REQUIREMENTS:
From the water-in-fuel post below, explain in one to three sentences why the poster expected the warning light to go off after changing the filter.

EXCERPTED TEXT:
# Water in fuel light on and now a fuel leak



## Plowtoy (Dec 15, 2001)

Well here goes. Our 03 superduty with the 7.3 has a water in fuel light on. I did an oil change and changed the filter this past weekend. I have drained the fuel bowl several times since the light has been on and cant seem to get it to go off. Now, over the weekend, while I had the filter out, I noticed like a mud build up in the bottom of the fuel bowl after I removed all the liquid (some of what seemed like water) with a turkey baster. I cleaned out all of the debris with a shop vac (after removing the fuel heater) and it looked real clean after I was done. I figured that was the cause of my light but it is still on after changing the filter. Also I noticed today that if I park on an incline with the nose of the truck facing up, it seems fuel is dripping from the area between the engine and trans.
Ive called my dealer and they said that they have had plenty of the drain valves leak, but haven't really heard of any issues with the water in fuel sensors. 
Any Ideas on how bad of a job it is to change the drain valve (thats what I can get today) and do you think my water in fuel sensor is bad too? Thanks for your responses. Dave


----------



## fordtruck661 (Feb 26, 2011)

LISTED ENTRIES:

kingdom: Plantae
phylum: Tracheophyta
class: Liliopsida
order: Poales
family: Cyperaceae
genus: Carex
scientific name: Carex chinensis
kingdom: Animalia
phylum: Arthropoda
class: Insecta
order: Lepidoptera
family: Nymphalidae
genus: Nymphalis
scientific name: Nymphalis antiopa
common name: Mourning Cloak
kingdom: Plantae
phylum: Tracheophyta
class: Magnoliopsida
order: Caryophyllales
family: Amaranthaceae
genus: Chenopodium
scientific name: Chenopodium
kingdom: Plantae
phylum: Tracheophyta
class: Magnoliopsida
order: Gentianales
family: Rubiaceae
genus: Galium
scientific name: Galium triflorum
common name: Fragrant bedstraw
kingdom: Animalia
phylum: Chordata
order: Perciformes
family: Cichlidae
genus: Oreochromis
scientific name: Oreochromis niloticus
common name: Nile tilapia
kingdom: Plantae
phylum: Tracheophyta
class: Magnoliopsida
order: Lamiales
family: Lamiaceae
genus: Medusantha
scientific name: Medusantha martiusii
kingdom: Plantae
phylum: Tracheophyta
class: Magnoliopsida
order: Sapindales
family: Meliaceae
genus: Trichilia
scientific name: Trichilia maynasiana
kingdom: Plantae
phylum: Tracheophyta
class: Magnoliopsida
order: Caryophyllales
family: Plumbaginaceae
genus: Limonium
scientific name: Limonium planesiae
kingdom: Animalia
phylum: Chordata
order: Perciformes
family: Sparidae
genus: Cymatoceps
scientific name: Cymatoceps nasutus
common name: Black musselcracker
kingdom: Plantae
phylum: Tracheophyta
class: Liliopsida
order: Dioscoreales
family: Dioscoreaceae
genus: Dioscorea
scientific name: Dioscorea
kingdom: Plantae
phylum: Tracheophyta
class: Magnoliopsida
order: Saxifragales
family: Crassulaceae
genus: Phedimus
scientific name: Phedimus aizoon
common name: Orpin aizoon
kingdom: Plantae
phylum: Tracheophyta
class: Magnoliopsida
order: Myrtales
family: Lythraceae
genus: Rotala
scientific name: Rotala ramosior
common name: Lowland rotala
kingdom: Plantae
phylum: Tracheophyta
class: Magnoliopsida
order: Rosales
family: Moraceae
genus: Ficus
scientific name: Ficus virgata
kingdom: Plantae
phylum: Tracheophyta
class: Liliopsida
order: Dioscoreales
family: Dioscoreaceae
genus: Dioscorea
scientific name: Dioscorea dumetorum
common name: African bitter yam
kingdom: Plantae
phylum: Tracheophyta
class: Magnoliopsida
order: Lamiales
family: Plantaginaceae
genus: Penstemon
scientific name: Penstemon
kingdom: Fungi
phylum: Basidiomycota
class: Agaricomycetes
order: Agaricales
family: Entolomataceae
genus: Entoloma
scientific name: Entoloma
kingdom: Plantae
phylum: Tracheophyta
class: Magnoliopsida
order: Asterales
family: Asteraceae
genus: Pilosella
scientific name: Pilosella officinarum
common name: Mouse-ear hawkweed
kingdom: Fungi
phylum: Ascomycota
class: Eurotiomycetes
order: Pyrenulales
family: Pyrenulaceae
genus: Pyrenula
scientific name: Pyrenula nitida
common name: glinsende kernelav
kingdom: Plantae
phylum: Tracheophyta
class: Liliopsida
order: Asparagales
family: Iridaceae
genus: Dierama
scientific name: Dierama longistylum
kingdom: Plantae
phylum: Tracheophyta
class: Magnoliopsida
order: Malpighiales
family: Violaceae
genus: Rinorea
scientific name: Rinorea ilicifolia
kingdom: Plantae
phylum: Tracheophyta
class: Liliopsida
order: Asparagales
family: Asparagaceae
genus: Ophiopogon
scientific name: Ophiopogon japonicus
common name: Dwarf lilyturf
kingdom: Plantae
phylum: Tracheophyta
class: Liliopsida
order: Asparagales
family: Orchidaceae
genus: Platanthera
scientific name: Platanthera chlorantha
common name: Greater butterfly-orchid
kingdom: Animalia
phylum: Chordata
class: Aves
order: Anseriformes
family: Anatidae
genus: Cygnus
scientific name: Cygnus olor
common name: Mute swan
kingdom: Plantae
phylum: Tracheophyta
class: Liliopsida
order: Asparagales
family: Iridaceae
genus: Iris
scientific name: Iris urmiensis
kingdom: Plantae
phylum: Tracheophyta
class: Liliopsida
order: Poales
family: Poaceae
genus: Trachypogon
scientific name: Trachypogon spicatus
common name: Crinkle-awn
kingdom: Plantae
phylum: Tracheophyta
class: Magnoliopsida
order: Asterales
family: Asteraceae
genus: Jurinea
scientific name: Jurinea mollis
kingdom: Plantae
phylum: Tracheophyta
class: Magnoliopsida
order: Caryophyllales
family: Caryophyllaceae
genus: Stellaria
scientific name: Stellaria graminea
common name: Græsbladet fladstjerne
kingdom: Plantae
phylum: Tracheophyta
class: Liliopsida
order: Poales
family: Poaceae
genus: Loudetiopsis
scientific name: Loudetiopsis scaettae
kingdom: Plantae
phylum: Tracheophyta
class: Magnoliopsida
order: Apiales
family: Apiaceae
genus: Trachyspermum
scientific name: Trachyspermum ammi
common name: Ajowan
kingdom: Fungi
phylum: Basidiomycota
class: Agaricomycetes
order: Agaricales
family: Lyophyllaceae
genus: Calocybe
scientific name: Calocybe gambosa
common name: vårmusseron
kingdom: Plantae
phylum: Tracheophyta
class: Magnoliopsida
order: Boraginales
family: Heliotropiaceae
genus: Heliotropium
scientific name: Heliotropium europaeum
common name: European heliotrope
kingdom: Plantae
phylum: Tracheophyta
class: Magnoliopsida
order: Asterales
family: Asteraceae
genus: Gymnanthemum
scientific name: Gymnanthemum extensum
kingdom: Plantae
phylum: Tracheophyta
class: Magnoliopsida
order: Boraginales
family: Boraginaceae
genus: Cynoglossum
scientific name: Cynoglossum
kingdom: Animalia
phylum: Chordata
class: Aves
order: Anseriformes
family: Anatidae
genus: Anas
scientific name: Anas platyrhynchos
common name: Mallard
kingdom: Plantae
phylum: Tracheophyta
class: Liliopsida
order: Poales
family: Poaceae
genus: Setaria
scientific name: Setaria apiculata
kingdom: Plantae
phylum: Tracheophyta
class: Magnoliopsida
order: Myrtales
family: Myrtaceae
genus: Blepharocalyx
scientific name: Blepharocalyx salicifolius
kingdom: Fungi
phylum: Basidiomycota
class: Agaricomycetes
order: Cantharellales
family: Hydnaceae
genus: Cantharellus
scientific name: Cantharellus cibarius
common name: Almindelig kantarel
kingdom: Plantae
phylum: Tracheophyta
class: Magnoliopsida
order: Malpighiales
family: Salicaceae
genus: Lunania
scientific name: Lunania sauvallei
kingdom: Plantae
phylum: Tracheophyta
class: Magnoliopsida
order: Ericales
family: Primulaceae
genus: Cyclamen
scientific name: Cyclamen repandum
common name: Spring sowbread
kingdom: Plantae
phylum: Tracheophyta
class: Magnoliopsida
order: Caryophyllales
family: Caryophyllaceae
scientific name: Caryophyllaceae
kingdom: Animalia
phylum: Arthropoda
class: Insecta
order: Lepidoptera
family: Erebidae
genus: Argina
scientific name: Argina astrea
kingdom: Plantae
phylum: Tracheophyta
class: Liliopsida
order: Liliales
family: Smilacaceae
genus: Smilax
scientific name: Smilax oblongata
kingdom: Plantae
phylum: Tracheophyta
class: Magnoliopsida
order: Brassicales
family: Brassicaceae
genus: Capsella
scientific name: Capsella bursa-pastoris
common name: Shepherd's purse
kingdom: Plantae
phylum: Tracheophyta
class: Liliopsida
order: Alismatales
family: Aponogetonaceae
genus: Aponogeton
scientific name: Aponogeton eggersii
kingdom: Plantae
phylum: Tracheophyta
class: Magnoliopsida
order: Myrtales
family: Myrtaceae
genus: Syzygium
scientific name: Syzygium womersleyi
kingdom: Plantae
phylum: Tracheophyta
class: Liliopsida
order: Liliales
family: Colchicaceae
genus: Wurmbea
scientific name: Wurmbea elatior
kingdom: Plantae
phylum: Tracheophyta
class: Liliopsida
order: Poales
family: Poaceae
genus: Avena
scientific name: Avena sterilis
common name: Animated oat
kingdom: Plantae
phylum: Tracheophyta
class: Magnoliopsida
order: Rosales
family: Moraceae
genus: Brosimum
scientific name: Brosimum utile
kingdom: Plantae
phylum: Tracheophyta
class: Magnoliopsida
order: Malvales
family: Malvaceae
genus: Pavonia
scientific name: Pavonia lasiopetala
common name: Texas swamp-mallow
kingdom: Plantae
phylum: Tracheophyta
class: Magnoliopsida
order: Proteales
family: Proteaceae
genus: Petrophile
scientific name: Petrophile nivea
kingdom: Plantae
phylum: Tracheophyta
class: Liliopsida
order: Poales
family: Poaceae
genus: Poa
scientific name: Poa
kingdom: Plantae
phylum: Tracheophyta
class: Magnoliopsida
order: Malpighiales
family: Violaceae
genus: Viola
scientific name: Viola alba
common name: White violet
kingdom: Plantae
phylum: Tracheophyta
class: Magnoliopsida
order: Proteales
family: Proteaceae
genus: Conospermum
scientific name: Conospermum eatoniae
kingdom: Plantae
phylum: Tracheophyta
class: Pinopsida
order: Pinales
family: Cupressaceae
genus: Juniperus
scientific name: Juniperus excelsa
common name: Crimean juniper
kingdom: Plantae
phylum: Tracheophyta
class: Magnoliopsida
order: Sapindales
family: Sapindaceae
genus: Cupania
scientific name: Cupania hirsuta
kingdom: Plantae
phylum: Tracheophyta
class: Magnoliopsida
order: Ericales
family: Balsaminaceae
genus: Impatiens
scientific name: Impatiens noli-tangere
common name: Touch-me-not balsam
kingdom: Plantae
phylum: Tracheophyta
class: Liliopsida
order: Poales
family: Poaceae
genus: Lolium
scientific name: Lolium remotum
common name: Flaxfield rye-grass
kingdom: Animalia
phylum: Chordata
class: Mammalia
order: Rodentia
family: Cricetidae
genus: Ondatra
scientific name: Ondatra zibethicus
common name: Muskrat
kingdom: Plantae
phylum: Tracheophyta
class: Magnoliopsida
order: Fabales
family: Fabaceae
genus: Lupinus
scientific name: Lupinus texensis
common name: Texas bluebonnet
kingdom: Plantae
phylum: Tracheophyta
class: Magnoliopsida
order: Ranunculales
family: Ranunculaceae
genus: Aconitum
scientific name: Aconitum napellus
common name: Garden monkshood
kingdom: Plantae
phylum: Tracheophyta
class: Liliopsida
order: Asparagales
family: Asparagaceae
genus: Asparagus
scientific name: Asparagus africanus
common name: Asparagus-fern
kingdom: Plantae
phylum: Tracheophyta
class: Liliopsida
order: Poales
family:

ANSWER TO THE EXERCISE:
With the filter out, the poster found a mud-like buildup and what seemed to be some water at the bottom of the fuel bowl. The poster removed the liquid with a turkey baster and cleaned out the debris with a shop vac until the bowl looked clean. The poster figured that buildup was causing the light.